Problems with URL::createInputStream


#1

Hey Jules, hey all, we're reading data from our server via <URL::createInputStream>:

const int connectionTimeOutS = 30;
const ScopedPointer<InputStream> in(m_url.createInputStream(usePostRequest, openStreamProgressCallback, nullptr, String::empty, connectionTimeOutS * 1000));

The server needs 90 seconds to process the request, but sends some text saying "Wait\n" every 5 seconds. For most users this works flawlessly, <InputStream> is created almost immediately. We're then periodically calling <in->readNextLine()>, get a "WAIT\n" line every 5 seconds and the data after 90 seconds. No problem with timeout at all.

But: For some users, we are stuck in the line of creating <InputStream> until the timeout is hit after 30 seconds.

It we then change <connectionTimeOutS> to 1000 seconds, the creation of <InputStream> needs 90 seconds, until the whole data is received from the server at once.
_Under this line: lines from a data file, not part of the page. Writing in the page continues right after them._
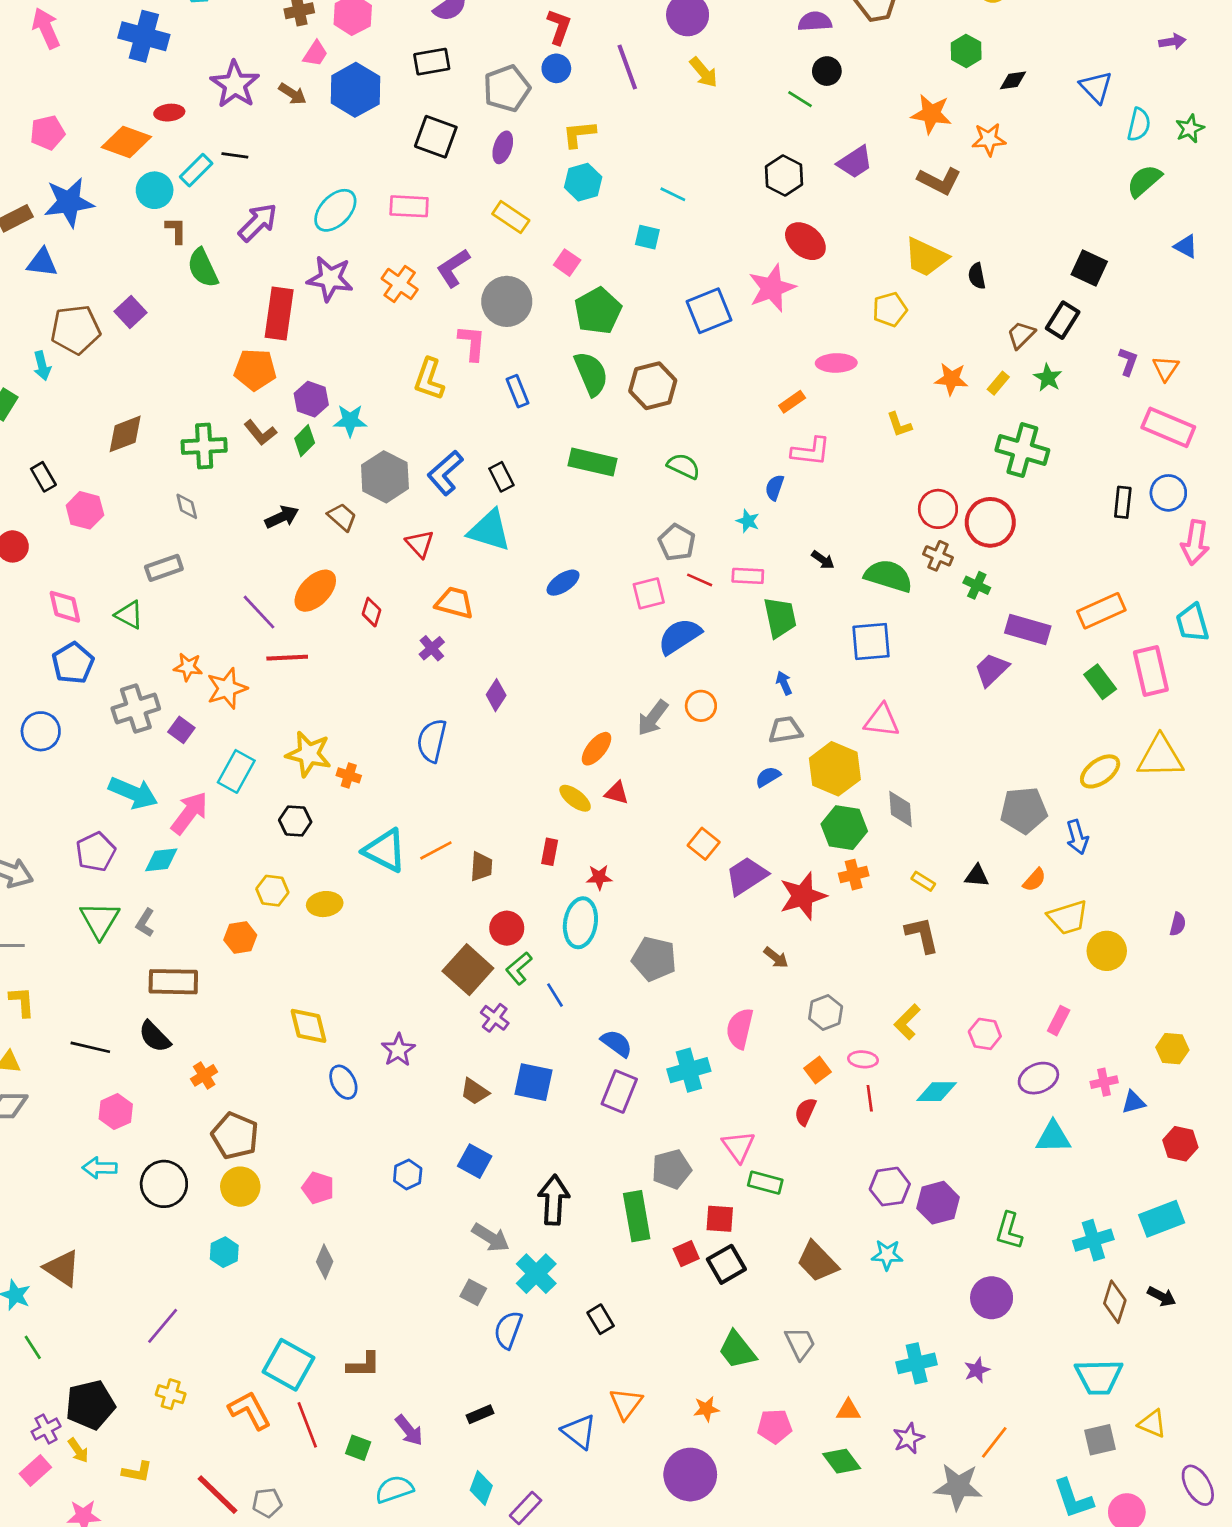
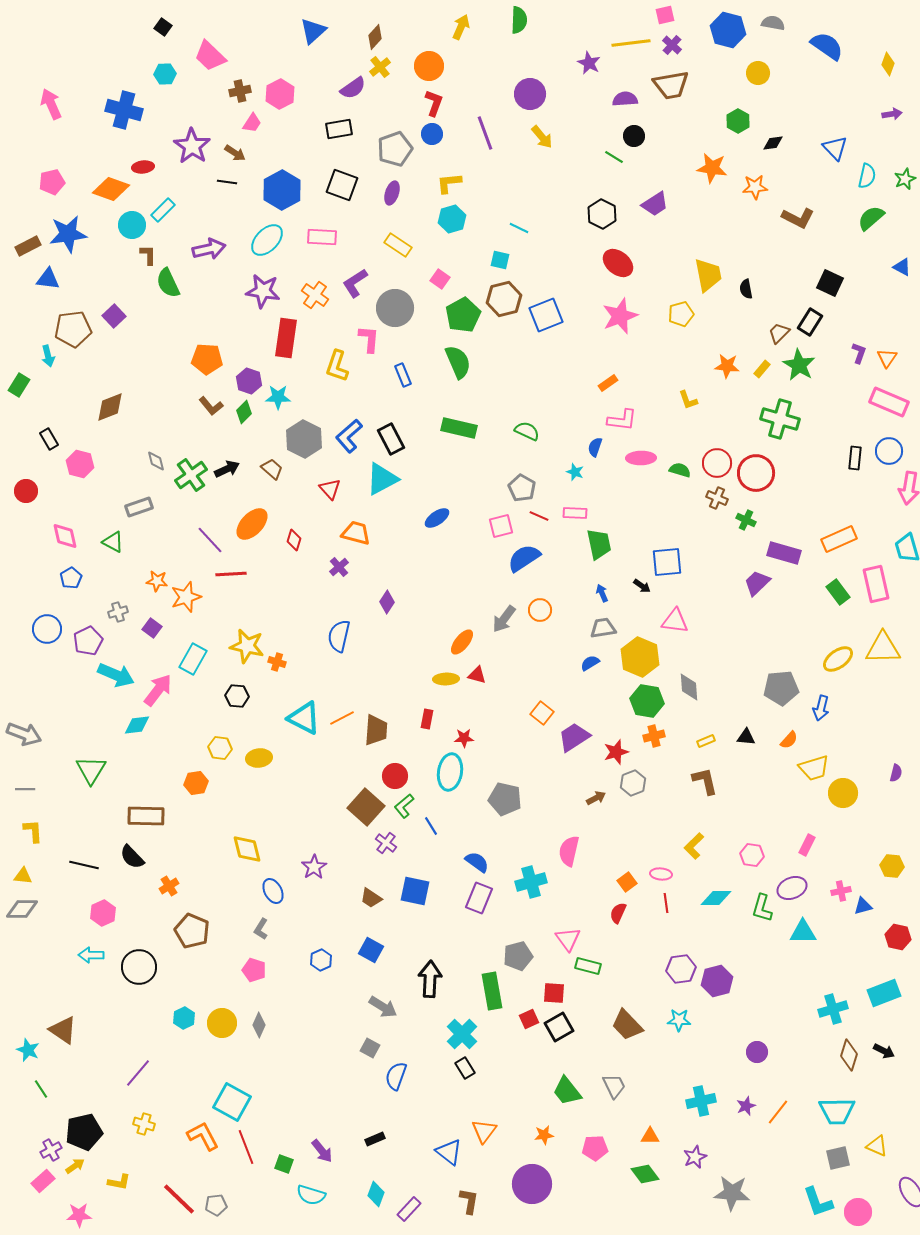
blue hexagon: (355, 90) -> (282, 190), moved
black line: (235, 155) -> (227, 182), moved
brown L-shape: (939, 181) -> (798, 218), moved
purple arrow: (258, 222) -> (209, 249), turned 32
yellow trapezoid: (926, 257) -> (708, 275), turned -126
pink star: (772, 288) -> (620, 316), moved
red rectangle: (279, 313) -> (286, 338), moved
pink ellipse: (836, 363) -> (641, 458), moved
green star: (1048, 378) -> (799, 365), size x1.5
brown hexagon: (653, 386) -> (504, 299), moved
green cross: (204, 446) -> (191, 475), moved, turned -32
black rectangle: (501, 477) -> (391, 439), size x1.4
cyan triangle: (489, 530) -> (382, 479), turned -45
black arrow: (823, 560) -> (642, 586), moved
green semicircle: (888, 576) -> (680, 470), moved, size x0.6
blue pentagon: (73, 663) -> (71, 578), size x0.7
gray cross: (136, 708) -> (118, 612), size x0.6
yellow ellipse: (575, 798) -> (446, 679), turned -40
blue arrow: (1077, 837) -> (821, 708), turned 30
purple pentagon: (96, 852) -> (88, 641), moved
brown trapezoid: (481, 867) -> (376, 730), size x1.4
yellow rectangle: (923, 881) -> (706, 741), turned -54
red star: (803, 896) -> (616, 752), size x0.7
gray L-shape: (145, 923) -> (261, 929), moved
brown arrow: (776, 958) -> (596, 798), turned -66
gray hexagon: (826, 1012) -> (633, 783), moved
yellow circle: (240, 1187) -> (222, 1023), moved
green L-shape: (1009, 1231) -> (762, 908), moved
cyan cross: (536, 1274) -> (462, 1034), moved
purple circle: (992, 1298) -> (757, 1052), size x0.7
brown L-shape: (363, 1365) -> (469, 1201), moved, turned -80
orange line: (994, 1442) -> (778, 1112), moved
yellow arrow: (78, 1450) -> (75, 1166), turned -90
cyan semicircle: (394, 1489) -> (311, 1195), turned -144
The bad thing is, that we cannot savely close our program during these 90 seconds.

It happens on both Windows and Mac. So I am wondering if anyone stumbled across this and has an idea about this issue?


#2

Have you debugged into it to find out more about what's going on internally when this happens? Would be helpful to have some more clues about that.


#3

Thank you for your answer, Jules.

We could not reproduce the issue locally, it only happened for a user. This user was nice enough to install a version of our software with logging activated, basically like this:

int connectionTimeOutS = 30;
writeLogWithCurrentTime("Before InputStream creation");
const ScopedPointer<InputStream> in(m_url.createInputStream(usePostRequest, openStreamProgressCallback, nullptr, String::empty, connectionTimeOutS * 1000));
writeLogWithCurrentTime("After InputStream creation");

The log told us that it took about 30 seconds until <InputStream> got created.

In a modified version, with <connectionTimeOutS> set to 1000 seconds, creation of <InputStream> took until all data was received, 90 seconds in our case.

My gut feeling says that his Internet router might buffer the server's answer until the timeout is hit or the request is finished.


#4

Hmm.. The odd thing is that you said this happens the same on OSX and Windows, but the juce code that handles that timeout value is entirely different on those OSes, in each case it just passes it through to the OS functions that handle the HTTP stream, and I don't really know how they deal with it internally.


#5

My gut feeling says that his Internet router might buffer the server's answer until the timeout is hit or the request is finished.

I think a single request thats running > 1min, although it does not transmit any useful data most of the time, is quite unusual.

Actually i would think about splitting this into multiple requests to solve the problem.

The server could directly answer the first requests with an estimated processing time, after which the client starts polling (with seperate requests) until it gets the results. An even better solution would be some sort of bidirectional connection with an asynchronous callback, but my first suggestion would involve less changes to your current implementation.


#6

Thanks lodun - actually, your first solution is what I am working on now - thank you very much for your suggestion!